Page excerpt:
In its latest meeting, the Reserve Bank of India’s Monetary Policy Committee (MPC) opted to maintain the status quo on key policy rates. The repo rate, at which the RBI lends to commercial banks, remains unchanged, as does the reverse repo rate, which stands as the rate at which banks park excess funds with the central bank. This decision comes amid a backdrop of carefully balanced considerations around inflationary pressures, global economic conditions, and domestic growth dynamics. The MPC acknowledged the complex interplay of factors affecting inflation, including elevated global commodity prices and domestic supply-side constraints.
Looking forward, the MPC reaffirmed its commitment to supporting economic recovery while ensuring price stability. The monetary policy stance remains accommodative, signaling a willingness to sustain adequate liquidity and conducive financial conditions. The committee’s assessment underscored the importance of maintaining financial stability amidst ongoing uncertainties, emphasizing vigilance and proactive measures to mitigate risks. As India navigates through evolving economic challenges, the decisions taken by the MPC aim to foster resilience and facilitate a sustainable path to recovery.
Comments By Industry Experts:
Mr. Samir Jasuja, Founder & CEO of data analytics firm PropEquity
“The Reserve Bank’s decision should be seen in the context of inflation-growth dynamics and the ongoing geopolitical crisis.
Any rate hike would have halted the real estate sales momentum which in the past few years have been on an upwards trajectory.
Going forward, a reduction in the benchmark interest rate will go a long way in providing a further boost to the real estate sector, a major segment of the economy“.
Mr. Aman Sarin, Director & Chief Executive Officer, Anant Raj Limited
We welcome the Reserve Bank of India’s (RBI) decision to keep the policy rate unchanged to maintain economic growth and keep inflation under control. This decision fosters a stable economic environment, which is crucial for sustained development.
We believe that stable interest rates are particularly beneficial for the real estate sector. When interest rates remain steady, home buyers can plan their purchases without the uncertainty of potential rate hikes. The cost of borrowings too remains stable, thus, the cost of construction.
In the forthcoming RBI Monetary Policy, we hope the positive trend continues and expect favorable news for homebuyers specially in the Affordable and middle class housing.
Mr. Mohit Jain, Managing Director, Krisumi Corporation
“While a rate cut would have been an ideal scenario to propel economic growth across industries including real estate, maintaining the status quo will help prevent borrowing cost from rising, enable affordability, propel the residential demand and boost the overall economy. The RBI’s endeavour to maintain a stable policy environment will benefit not just homebuyers but also real estate developers who have the opportunity to innovate and cash in on the buoyancy.”

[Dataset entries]
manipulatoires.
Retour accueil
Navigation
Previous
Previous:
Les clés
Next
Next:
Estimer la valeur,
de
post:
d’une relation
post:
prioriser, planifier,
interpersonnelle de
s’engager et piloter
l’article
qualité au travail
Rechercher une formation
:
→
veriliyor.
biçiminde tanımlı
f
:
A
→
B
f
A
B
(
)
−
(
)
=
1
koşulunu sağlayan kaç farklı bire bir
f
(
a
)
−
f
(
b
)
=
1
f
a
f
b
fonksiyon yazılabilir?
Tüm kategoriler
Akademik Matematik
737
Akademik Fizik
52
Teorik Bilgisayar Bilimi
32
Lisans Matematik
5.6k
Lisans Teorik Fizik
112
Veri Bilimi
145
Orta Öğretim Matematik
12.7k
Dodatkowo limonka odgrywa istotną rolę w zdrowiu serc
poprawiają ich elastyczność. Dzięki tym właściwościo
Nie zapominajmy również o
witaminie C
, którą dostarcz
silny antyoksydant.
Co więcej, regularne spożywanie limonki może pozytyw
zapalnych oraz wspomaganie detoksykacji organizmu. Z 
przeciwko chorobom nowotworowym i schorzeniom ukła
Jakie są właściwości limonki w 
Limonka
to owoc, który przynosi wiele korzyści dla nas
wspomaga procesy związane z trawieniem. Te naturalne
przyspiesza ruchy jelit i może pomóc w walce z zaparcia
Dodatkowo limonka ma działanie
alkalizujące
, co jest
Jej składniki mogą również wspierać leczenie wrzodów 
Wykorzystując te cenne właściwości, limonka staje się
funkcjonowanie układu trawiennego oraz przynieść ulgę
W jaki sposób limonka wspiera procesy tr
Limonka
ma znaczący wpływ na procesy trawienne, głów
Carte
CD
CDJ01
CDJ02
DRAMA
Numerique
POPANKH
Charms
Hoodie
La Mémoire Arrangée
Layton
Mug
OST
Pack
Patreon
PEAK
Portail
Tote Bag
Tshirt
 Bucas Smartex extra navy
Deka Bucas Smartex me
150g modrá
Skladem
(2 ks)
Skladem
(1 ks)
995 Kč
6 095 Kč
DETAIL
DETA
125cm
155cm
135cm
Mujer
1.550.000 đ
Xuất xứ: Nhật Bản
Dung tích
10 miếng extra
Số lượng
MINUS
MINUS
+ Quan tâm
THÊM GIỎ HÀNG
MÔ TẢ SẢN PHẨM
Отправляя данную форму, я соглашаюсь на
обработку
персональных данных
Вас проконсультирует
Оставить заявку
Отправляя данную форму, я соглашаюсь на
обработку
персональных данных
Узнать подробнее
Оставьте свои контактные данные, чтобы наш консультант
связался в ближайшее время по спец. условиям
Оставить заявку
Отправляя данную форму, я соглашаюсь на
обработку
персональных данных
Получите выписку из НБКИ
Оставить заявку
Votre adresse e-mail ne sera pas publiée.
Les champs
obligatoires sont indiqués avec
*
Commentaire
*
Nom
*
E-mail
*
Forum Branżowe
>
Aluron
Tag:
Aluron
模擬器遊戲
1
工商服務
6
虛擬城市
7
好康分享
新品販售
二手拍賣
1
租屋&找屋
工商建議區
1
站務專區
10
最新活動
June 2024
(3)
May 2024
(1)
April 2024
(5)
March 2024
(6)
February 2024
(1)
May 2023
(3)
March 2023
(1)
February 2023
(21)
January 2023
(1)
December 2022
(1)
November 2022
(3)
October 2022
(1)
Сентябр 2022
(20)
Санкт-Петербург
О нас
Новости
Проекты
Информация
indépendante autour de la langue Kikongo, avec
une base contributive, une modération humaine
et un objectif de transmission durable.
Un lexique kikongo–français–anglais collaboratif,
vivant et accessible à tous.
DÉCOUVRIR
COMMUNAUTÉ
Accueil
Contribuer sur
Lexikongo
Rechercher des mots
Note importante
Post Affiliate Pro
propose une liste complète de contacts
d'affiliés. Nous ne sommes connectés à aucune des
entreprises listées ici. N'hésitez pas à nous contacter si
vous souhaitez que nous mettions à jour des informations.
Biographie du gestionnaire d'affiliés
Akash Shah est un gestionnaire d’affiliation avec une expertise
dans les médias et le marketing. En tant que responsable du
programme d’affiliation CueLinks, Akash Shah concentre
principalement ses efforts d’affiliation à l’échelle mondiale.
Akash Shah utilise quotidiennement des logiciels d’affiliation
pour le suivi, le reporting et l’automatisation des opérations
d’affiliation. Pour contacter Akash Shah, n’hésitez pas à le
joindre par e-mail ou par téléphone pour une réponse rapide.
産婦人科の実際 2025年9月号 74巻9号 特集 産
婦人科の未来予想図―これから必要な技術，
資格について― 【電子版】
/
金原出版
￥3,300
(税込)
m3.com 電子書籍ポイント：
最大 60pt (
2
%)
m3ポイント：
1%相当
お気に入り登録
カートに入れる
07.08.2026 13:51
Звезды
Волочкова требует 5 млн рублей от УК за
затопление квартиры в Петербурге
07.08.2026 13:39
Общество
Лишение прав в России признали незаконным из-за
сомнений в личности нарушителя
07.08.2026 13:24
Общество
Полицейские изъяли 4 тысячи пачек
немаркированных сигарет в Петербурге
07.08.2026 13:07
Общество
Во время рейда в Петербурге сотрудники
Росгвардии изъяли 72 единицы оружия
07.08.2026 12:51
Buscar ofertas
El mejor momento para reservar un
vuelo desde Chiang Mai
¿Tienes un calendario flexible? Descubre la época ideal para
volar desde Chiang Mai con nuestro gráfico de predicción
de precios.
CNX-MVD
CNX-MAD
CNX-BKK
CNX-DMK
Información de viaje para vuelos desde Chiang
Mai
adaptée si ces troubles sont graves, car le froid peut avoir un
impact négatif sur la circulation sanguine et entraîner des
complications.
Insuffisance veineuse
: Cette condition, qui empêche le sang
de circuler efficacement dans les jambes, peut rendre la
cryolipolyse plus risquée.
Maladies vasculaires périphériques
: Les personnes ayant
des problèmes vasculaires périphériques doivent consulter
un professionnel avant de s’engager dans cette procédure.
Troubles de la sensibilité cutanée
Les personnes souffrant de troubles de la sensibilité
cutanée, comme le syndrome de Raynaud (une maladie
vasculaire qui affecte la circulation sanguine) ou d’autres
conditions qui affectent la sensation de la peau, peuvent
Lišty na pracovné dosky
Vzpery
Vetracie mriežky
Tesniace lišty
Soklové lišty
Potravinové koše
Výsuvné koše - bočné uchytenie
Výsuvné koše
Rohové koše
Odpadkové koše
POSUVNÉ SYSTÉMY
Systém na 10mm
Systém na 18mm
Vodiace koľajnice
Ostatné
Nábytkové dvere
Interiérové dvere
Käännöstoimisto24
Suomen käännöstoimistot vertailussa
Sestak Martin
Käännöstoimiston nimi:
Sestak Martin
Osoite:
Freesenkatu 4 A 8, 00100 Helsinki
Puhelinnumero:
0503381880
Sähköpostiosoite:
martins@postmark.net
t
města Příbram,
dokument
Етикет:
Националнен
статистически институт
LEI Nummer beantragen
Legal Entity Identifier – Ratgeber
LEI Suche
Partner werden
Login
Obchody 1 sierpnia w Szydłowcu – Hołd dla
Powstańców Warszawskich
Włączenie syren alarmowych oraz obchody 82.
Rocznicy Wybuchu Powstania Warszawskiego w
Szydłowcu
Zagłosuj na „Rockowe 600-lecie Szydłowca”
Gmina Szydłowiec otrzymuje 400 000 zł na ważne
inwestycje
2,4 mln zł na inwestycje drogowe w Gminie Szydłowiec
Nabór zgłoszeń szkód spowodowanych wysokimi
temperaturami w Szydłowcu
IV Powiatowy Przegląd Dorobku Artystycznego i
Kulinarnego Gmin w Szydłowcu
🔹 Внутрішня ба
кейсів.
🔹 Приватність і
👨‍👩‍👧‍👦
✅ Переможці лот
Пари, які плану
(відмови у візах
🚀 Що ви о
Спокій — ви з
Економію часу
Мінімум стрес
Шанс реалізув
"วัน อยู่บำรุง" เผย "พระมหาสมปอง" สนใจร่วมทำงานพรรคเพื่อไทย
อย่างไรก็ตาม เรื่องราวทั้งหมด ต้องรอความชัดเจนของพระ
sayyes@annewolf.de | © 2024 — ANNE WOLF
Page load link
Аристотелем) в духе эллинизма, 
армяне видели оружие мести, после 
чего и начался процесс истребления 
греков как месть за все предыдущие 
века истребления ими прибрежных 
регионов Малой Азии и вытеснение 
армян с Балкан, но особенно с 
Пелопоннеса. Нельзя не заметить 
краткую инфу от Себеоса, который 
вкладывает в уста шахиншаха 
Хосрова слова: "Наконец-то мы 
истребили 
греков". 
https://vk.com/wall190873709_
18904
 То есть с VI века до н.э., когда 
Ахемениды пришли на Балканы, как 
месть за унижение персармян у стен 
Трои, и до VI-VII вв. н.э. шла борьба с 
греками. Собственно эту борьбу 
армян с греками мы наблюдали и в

What to do: Extend the article on the Reserve Bank of India's decision to hold its policy rates, picking up right after its final sentence.

Response area:
Siddharth Karnawat, Co-Founder, Blue Sky Capital
RBI keeps rate unchanged at 6.5% for 9 consecutive policies and that was expected on the sidelines of global uncertainty we are into. With FY25 GDP growth rate estimated at 7.2% and CPI inflation estimate at 4.5% maintained for FY25 but to be noted that concern over stubborn food inflation still exists which seems clearly the focus of RBI. Already big banks results showing deposits side pressure and concern over retail loans and RBI was yet again upfront on clearly highlighting that. RBI too indicated money going into markets due to attractive returns and hence banks are facing funding issues.It would be needless to say that currently RBI feels financial market is robust but is proactive to call out as these issues should not become a concern in future. As the focus of RBI always Digital lending RBI proposes to create a public depository of digital lending apps. What is also a good move on ease of doing business is Cheque clearance now will be in hours rather than a couple of days.
To sum up broadly in line with the street’s expectations but with a clear focus on food inflation and not in hurry to change rates.
Siddharth Maurya, Founder & Managing Director, Vibhavangal Anukulakara private limited
The retention of the status quo in the repo rate at 6.5% by the RBI for the ninth consecutive time sends an unequivocal signal about India’s resilient economy and a central bank committed to sustainable growth. That continuity automatically impacts personal financial planning. If one has variable rate loans, this stable interest rate environment provides the opportunity for accelerated repayment strategies. Consider this—an additional payment of even 5% of the EMI towards the principal of a ₹50 lakh home loan at 8.5% interest can cut the tenure by almost 2 years, saving more than ₹5 lakhs in interest.
On the investment front, even though interest rates for FDs might remain flat, this is the time to consider a systematic investment plan in equity mutual funds. With Sensex and Nifty touching all-time highs and the RBI forecasting robust GDP growth, disciplined investments in equities may deliver significant returns in the long run.
So, as depicted in the past records data of SIPs, the return on diversified equity funds on average resulting from SIP investments is approximately ranging within 12-15 % in a 10-year period. Another positive aspect realized by a stable interest rate is that this is a good time to seek an insurance review especially on term life insurance where rates are expected to remain fairly priced for the future.
Manoj Goyal, Director, Forteasia realty pvt ltd.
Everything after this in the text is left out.